GSA Announces Recovery.gov Redesign Contract
by Sam Rosen-Amy, 7/9/2009
A short 27 days after announcing the RFP, yesterday the GSA awarded the Recovery.gov redesign contract to Smartronix, a Maryland firm. Smartronix was one of only three companies to submit bids, out of the 59 companies allowed to bid under the GSA's Alliant acquisition contract. The award is an exciting development, since the current iteration of Recovery.gov (built from a contract with REI Systems) is not very useful in tracking Recovery Act funds, so we're looking forward to a new and improved site. However, the project hasn't gotten off to a promising start.
Initially, we were pretty shocked by the cost of the contract, $9.5 million over the next seven months, with the possibility of an extension to a total of $18 million through 2014. To put that into perspective, when GSA set out to create USAspending.gov, we (OMB Watch) licensed them the technology underlying Fedspending.org for $600,000. And USAspending.gov draws on a much more complicated source of information (i.e. the entire federal budget), as opposed to the relatively simple recipient information Recovery.gov will be dealing with. With that experience in mind, starting from scratch on a website would conceivably cost only a couple million dollars, not $9.5 million.

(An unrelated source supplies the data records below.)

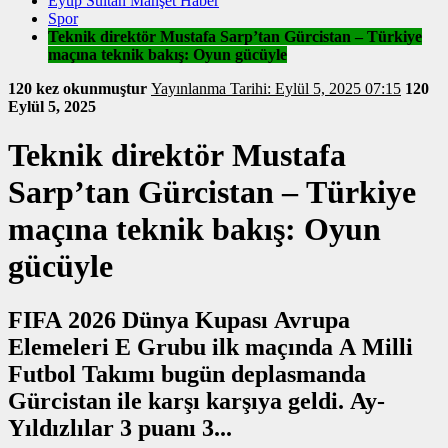
Eyüp Sultan Manşet Haber
Spor
Teknik direktör Mustafa Sarp’tan Gürcistan – Türkiye
maçına teknik bakış: Oyun gücüyle
120 kez okunmuştur
Yayınlanma Tarihi: Eylül 5, 2025 07:15
120
Eylül 5, 2025
Teknik direktör Mustafa
Sarp’tan Gürcistan – Türkiye
maçına teknik bakış: Oyun
gücüyle
FIFA 2026 Dünya Kupası Avrupa
Elemeleri E Grubu ilk maçında A Milli
Futbol Takımı bugün deplasmanda
Gürcistan ile karşı karşıya geldi. Ay-
Yıldızlılar 3 puanı 3...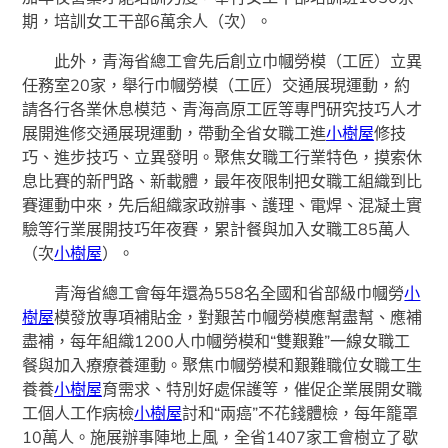
期，培訓女工干部6萬余人（次）。
此外，青海省總工會先后創立巾幗勞模（工匠）立異
任務室20家，舉行巾幗勞模（工匠）交通展現運動，約
請各行各業休息模范、青海高原工匠等專門研究技巧人才
展開進修交通展現運動，帶動全省女職工進
小樹屋
修技
巧、進步技巧、立異發明。聚焦女職工行業特色，摸索休
息比賽的新門路、新載體，最年夜限制把女職工組織到比
賽運動中來，先后組織家政辦事、護理、電焊、混凝土實
驗等行業展開技巧年夜賽，累計餐與加入女職工85萬人
（次
小樹屋
）。
青海省總工會每年還為558名全國和省部級巾幗勞
小
樹屋
模發放專項補貼金，對艱苦巾幗勞模應幫盡幫、應補
盡補，每年組織1200人巾幗勞模和“雙艱難”一線女職工
餐與加入療療養運動。聚焦巾幗勞模和艱難職位女職工生
養養
小樹屋
育需求、特別好處保護等，催促企業展開女職
工個人工作病檢
小樹屋
討和“兩癌”不花錢體檢，每年籠罩
10萬人。施展辦事陣地上風，全省1407家工會樹立了歇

That said, several sources have suggested that the increased price tag is the cost of such an expedited schedule. Affording to the timeline outlined by the RFP, Smartronix now has a scant 21 days to turn in a conceptual design, and the launch date is only August 27 of this year, which is only some 50 days away. Therefore, it is conceivable that the high cost is a function of how little time Smartronix has to turn around a finished product.
If this is the case, though, that the government is paying a premium for speed, GSA should have mentioned it. Unfortunately, this point further demonstrates how the RAT Board (the RAT Board is in charge of Recovery.gov, but GSA is administering this contract for the RAT Board) has not been very transparent about this process, a fact which has been true since the very beginning of the project. For instance, the redesign process has never been publicized on Recovery.gov; not the RFP and not this award. This is ironic, considering that Recovery.gov is supposed to be the pinnacle of transparency. Has no one at the RAT Board ever considered this fact?
The release of the redesign contract has only created more questions, the cost of the project being one of them. The RAT Board should post the contract onto Recovery.gov immediately, and describe how and why they awarded the contract to Smartronix. This is an important project, and it is apparently one for which the taxpayers will be paying a great deal of money. It deserves a similarly great deal of transparency.
There has been a great deal of coverage on this contract, so take your pick of article: Federal News Radio, The Examiner, InformationWeek, Federal Times, and Sunlight Labs (who originally tried to bid for this contract).